[Saved entries]
Start of Block

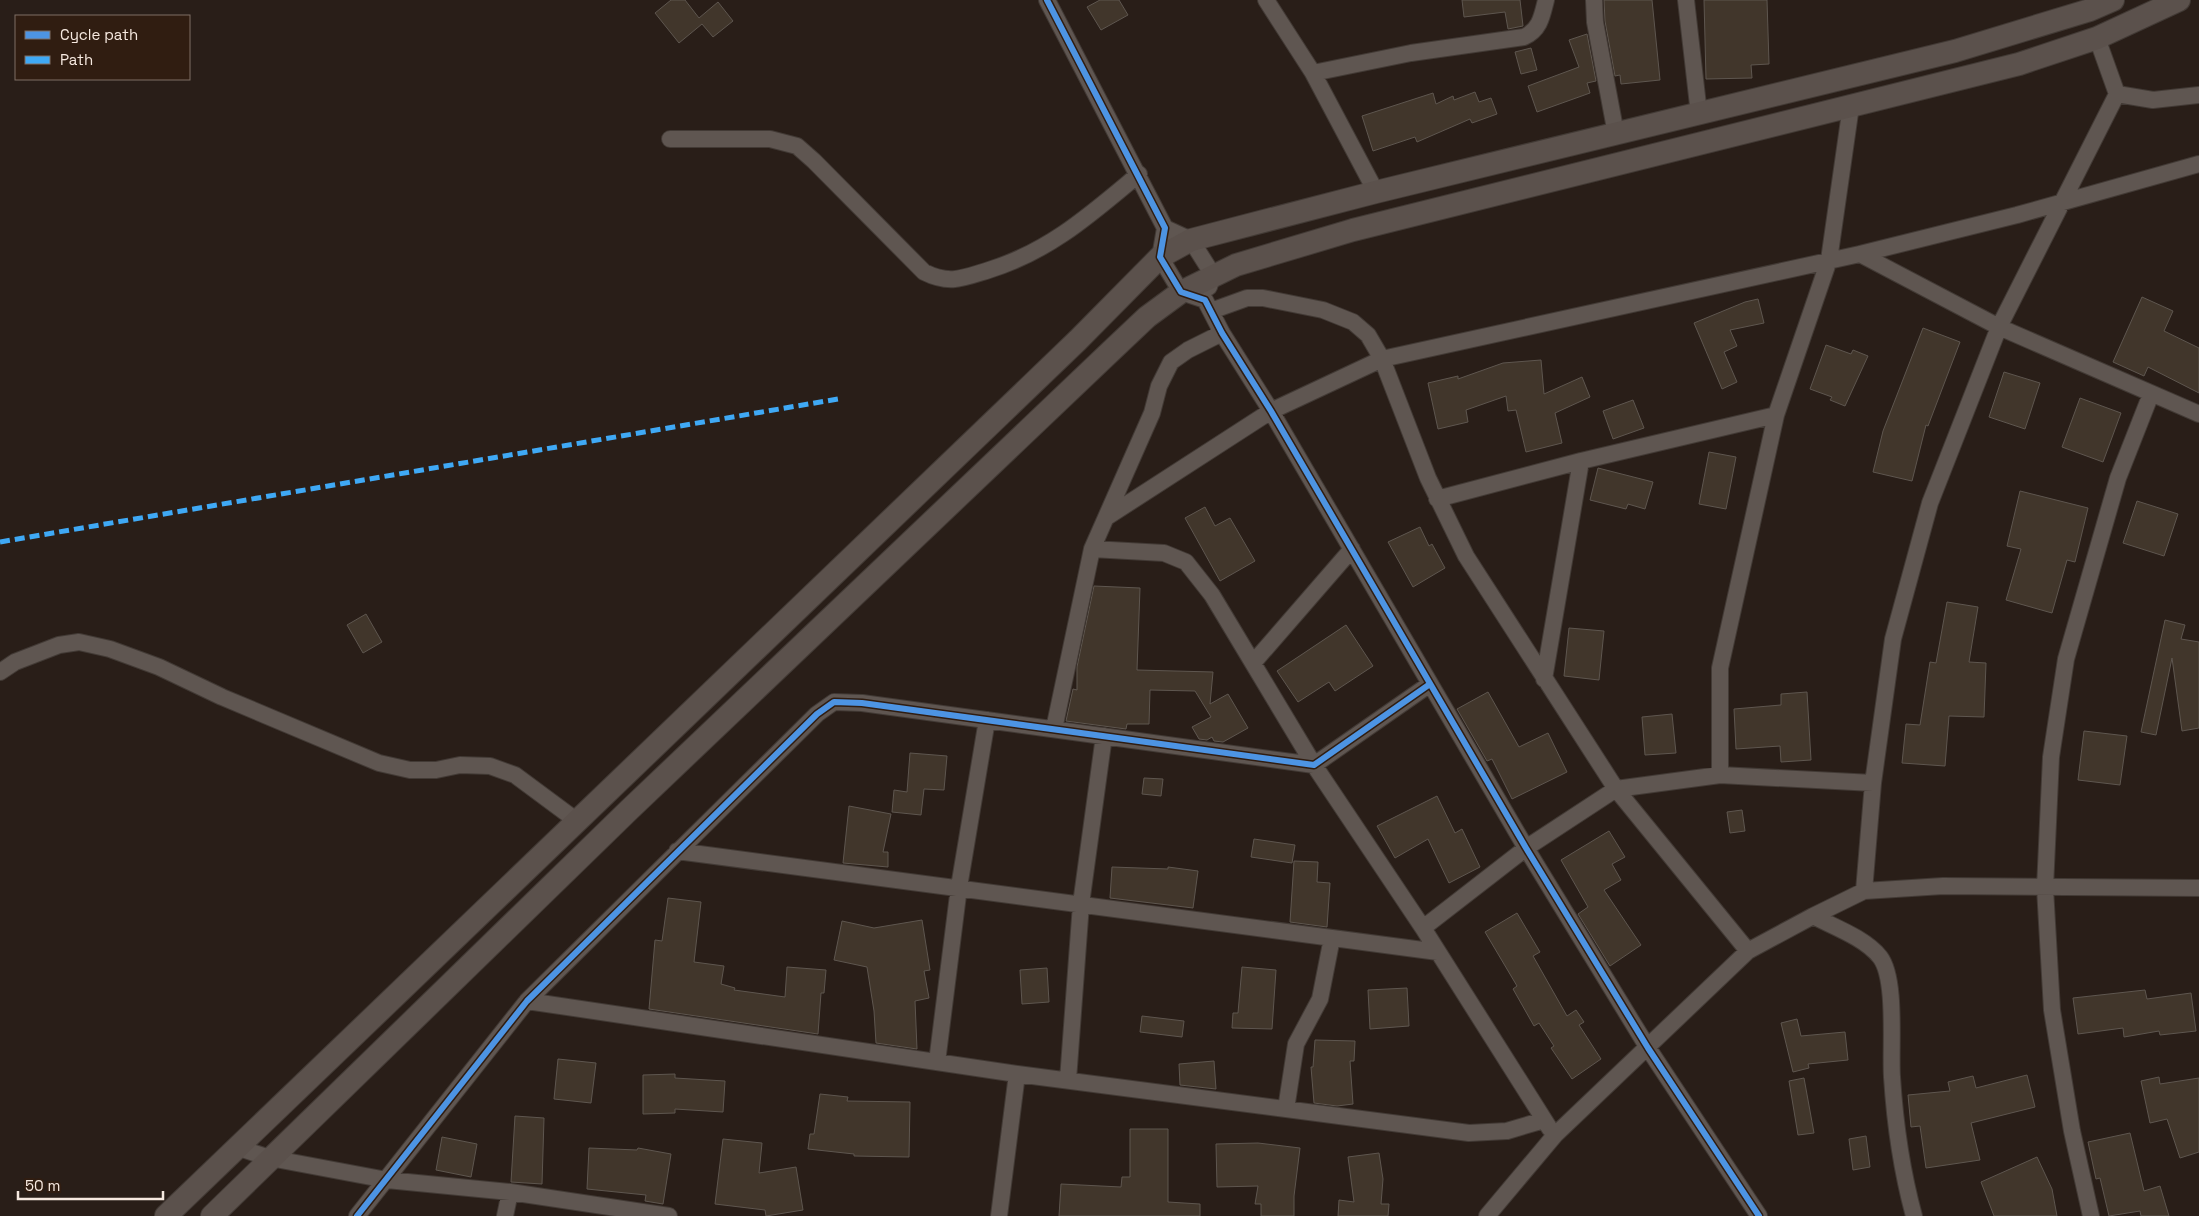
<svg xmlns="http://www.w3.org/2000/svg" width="2199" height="1216" viewBox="0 0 2199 1216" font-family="'Space Grotesk',sans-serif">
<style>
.building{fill:#41362b;stroke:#5e564f}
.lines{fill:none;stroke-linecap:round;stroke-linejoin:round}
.minor-casing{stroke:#423a35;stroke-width:18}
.secondary-casing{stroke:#423a35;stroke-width:24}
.minor{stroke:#5f5651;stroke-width:16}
.secondary{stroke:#5b514c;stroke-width:22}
.quiet{stroke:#3fa9f5;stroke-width:5;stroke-dasharray:10 5;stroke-linecap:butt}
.cycleway-casing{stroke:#301d11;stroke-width:9}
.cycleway{stroke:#4d94e3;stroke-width:6}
</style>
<rect width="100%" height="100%" fill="#291e18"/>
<path class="building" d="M671,0H685L699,18L718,2L733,21L713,37L702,24L679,43L655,13Z
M1100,0H1119L1128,15L1101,30L1087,7Z
M1462,0H1520L1523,26L1508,29L1505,12L1464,17Z
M1604,0H1652L1660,80L1621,84L1620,75L1615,76L1605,21Z
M1704,0H1767L1769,64L1751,65L1752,78L1706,79Z
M1587,34L1596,81L1587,83L1590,93L1537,112L1528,86L1579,67L1569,40Z
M1531,48L1537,70L1521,74L1515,52Z
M1475,92L1479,102L1491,98L1497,114L1472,123L1470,119L1417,142L1415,137L1373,151L1362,116L1433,93L1436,104L1453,96L1454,100Z
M2142,297L2173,311L2164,331L2199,348V393L2148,367L2144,376L2113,362Z
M1758,299L1764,323L1730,330L1737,346L1724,352L1737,382L1722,389L1694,323L1745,302Z
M1923,328L1960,342L1928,426L1926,425L1912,481L1873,472L1883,431Z
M1826,345L1851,354L1853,350L1868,356L1845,406L1830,400L1832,397L1810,389Z
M1541,360L1544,394L1582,377L1590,397L1555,413L1562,443L1526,452L1516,410L1508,411L1506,396L1466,410L1468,422L1438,429L1428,383L1458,376V379L1503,363Z
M2004,372L2040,383L2025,429L1989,417Z
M2080,398L2121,413L2103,462L2062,447Z
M1633,400L1644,428L1613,439L1603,411Z
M1709,452L1736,457L1726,509L1699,504Z
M1598,468L1653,482L1645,509L1628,504L1626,509L1590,500Z
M2020,491L2088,508L2075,562L2067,560L2052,613L2006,600L2021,549L2007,546Z
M2137,501L2178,514L2164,556L2123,543Z
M1205,507L1215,526L1230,518L1255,561L1220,581L1185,518Z
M1420,527L1429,546L1432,544L1445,568L1413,587L1388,542Z
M1094,586L1140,588L1137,670L1213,672L1210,704L1228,694L1248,728L1223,742L1214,741L1212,737L1207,740L1199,739L1192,727L1211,717L1195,691L1150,690L1149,724H1127L1126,729L1066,721L1073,689L1077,690V667Z
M1947,602L1978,607L1969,662L1986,663L1984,717L1949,716L1945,766L1902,763L1906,724L1920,725L1930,662L1936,663Z
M366,614L382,642L363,653L347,625Z
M2165,620L2185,625L2181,639L2199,642V728L2182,731L2172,658L2156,735L2141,732Z
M1346,625L1373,666L1335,691L1329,682L1298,702L1277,671Z
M1569,628L1604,631L1599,680L1564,676Z
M1488,692L1519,747L1548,733L1567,772L1512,799L1492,759L1487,761L1457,709Z
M1807,692L1811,760L1781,762L1780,746L1736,749L1734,709L1781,705V694Z
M1672,714L1676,753L1645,755L1642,717Z
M2084,731L2127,736L2120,785L2078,780Z
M910,753L947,756L944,790L924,789L921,815L892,812L894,790L907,792Z
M1144,778L1163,779L1161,796L1142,794Z
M1437,796L1455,833L1462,829L1480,867L1449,883L1428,839L1395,858L1377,826Z
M849,806L891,814L883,852H888V867L843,863Z
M1742,810L1745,831L1730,833L1727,812Z
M1609,831L1625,857L1612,864L1621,880L1604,890L1641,945L1610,966L1578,914L1588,907L1561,860Z
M1254,839L1295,845L1292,863L1251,857Z
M1294,861L1318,862L1317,882L1330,883L1327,927L1290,922Z
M1112,867L1168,869V867L1198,871L1193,908L1110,898Z
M668,898L701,902L694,962L724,966L721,984L735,988L734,990L785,997L787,967L826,970L824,993H821L818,1034L649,1009L655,940L662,941Z
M1517,913L1540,952L1533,956L1567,1016L1576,1010L1584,1022L1579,1025L1601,1059L1572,1079L1551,1048L1554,1046L1539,1023L1534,1026L1513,989L1517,986L1485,932Z
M922,920L930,970L924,971L929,998L915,1001L917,1049L876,1043L874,1011L867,967L834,960L842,921L874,928Z
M1242,967L1276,970L1272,1029L1232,1028L1233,1013H1238Z
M1047,968L1049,1002L1022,1004L1020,970Z
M1407,988L1409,1026L1370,1029L1368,990Z
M2145,990L2147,999L2191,993L2196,1031L2160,1035L2159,1031L2124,1037L2123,1028L2078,1034L2073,998Z
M1142,1016L1184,1021L1182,1037L1140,1032Z
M1797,1019L1801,1036L1845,1032L1848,1060L1808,1064L1809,1068L1793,1072L1781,1023Z
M1315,1040L1355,1041L1354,1061H1350L1353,1104L1337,1106L1314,1103L1311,1067H1313Z
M558,1059L596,1063L591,1103L554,1099Z
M1214,1061L1216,1089L1180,1085L1179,1064Z
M675,1074V1078L725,1081L723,1112L675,1109V1113L643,1114V1075Z
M2027,1075L2035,1107L1971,1123L1980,1160L1926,1168L1920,1126L1911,1127L1908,1095L1950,1091L1948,1082L1973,1076L1976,1088Z
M2159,1077L2160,1084L2199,1078V1152L2180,1158L2167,1119L2150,1123L2141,1081Z
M1804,1078L1814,1133L1798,1135L1789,1081Z
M820,1094L848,1097L847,1101L910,1102L909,1157L854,1156V1154L808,1149L810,1134H814Z
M515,1116L544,1118L542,1184L511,1182Z
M1130,1129H1168V1202L1200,1204V1216H1059L1061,1184L1121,1187L1122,1177H1130Z
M2130,1133L2144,1191L2160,1186L2169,1216H2141L2140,1211L2109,1216L2100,1178L2096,1179L2088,1142Z
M1866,1136L1870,1167L1853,1170L1849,1139Z
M442,1137L477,1144L471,1177L436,1170Z
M723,1139L762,1143L759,1173L796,1167L803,1210L766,1216L765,1210L715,1204Z
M1258,1143L1300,1148L1294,1196V1216H1261V1204H1255L1258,1186L1217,1187L1216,1144Z
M589,1148L637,1150L638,1148L671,1154L663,1204L645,1201L646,1195L587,1189Z
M1379,1153L1383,1179L1381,1204H1389L1388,1216H1338L1339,1200L1354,1202L1348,1157Z
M2037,1157L2052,1189L2057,1216H1994L1981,1182Z"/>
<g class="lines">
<defs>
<path id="minor" d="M1047,0L1165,228L1160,257L1181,292L1205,300L1222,333L1271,411L1526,848L1648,1048L1759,1216
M1266,0L1313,73L1376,192
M1594,0L1595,22L1616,134
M1686,0L1699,114
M2097,38L2117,94L2153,100L2199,95
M1313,73L1411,53L1524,37C1540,30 1542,16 1546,0
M670,139H770L797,146L814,161L924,272C950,285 963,278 989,270C1050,251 1091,214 1139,174
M1165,228L1191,240L1213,275L1209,287
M1860,254L1999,327L2199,414
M1211,311L1247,298H1263L1323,310L1353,322L1368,335L1382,359L1428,478L1466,556L1616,789L1748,951
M1437,499L1581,461L1776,415
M1107,517L1271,411L1382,359L1860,254L2017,215L2199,164
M1092,549L1164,553L1186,562L1212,595L1314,765L1423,928L1550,1129
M1253,663L1352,549
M0,672L15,662L59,645L79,642L110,649L159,667L222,697L379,763L410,770H436L460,765L490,766L515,775L577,821
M1544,679L1581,461
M1054,729L1092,549L1152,413L1159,386L1171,362L1188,350L1222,333
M1720,775V668L1776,415L1829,260L1851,106
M677,851L1438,952
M1864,891L1873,783L1893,639L1930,503L1999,327L2117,94
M1813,916C1834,927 1865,938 1880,957C1897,979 1890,1049 1892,1077C1895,1124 1902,1172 1914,1216
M1423,928L1526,848L1616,789L1720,775L1873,783
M527,1001L1017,1074L1469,1133L1507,1131L1544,1120
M937,1062L959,887L987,720
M1068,1080L1081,904L1104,736
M1286,1109L1296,1044L1320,999L1332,938
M236,1147L270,1158L387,1180L510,1192L669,1216
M357,1216L527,1001L817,714L834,702L862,703L1314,765L1430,684
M505,1216L510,1192
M999,1216L1017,1074
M1487,1216L1555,1135L1748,951L1813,916L1864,891L1943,886L2199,888
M2091,1216L2072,1131L2052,1010L2045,888L2051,757L2066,659L2118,478L2151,394"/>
<path id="secondary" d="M166,1216L1078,340L1160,257L1191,240L1376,192L1955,51L2090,10L2113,0
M212,1216L629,810L1110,352L1147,317L1181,292L1236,265L1353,230L2019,64L2097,38L2179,0"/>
</defs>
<use href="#minor" class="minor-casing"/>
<use href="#secondary" class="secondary-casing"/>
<use href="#minor" class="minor"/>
<use href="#secondary" class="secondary"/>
<path class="quiet" d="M0,542L838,399"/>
<defs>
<path id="cycleway" d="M1047,0L1165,228L1160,257L1181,292L1205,300L1222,333L1271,411L1526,848L1648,1048L1759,1216
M357,1216L527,1001L817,714L834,702L862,703L1314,765L1430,684"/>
</defs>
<use href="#cycleway" class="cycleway-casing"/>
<use href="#cycleway" class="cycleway"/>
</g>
<rect x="15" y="15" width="175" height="65" fill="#301d11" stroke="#7f6f64"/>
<rect x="25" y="31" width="25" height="8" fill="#4d94e3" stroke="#7f6f64"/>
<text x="60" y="40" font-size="15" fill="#f6e9e0">Cycle path</text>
<rect x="25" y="56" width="25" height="8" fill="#3fa9f5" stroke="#7f6f64"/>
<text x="60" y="65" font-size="15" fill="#f6e9e0">Path</text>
<path d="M18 1191v8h145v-8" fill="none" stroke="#f6e9e0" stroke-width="2.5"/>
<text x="25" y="1191" font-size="15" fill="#f6e9e0" stroke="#301d11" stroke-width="4" paint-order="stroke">50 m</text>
</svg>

End of Block

▸ ASSIGNED TASK: Each line that includes the string "lines" should be copied from the data.

▸ PROBLEM SOLUTION:
.lines{fill:none;stroke-linecap:round;stroke-linejoin:round}
<g class="lines">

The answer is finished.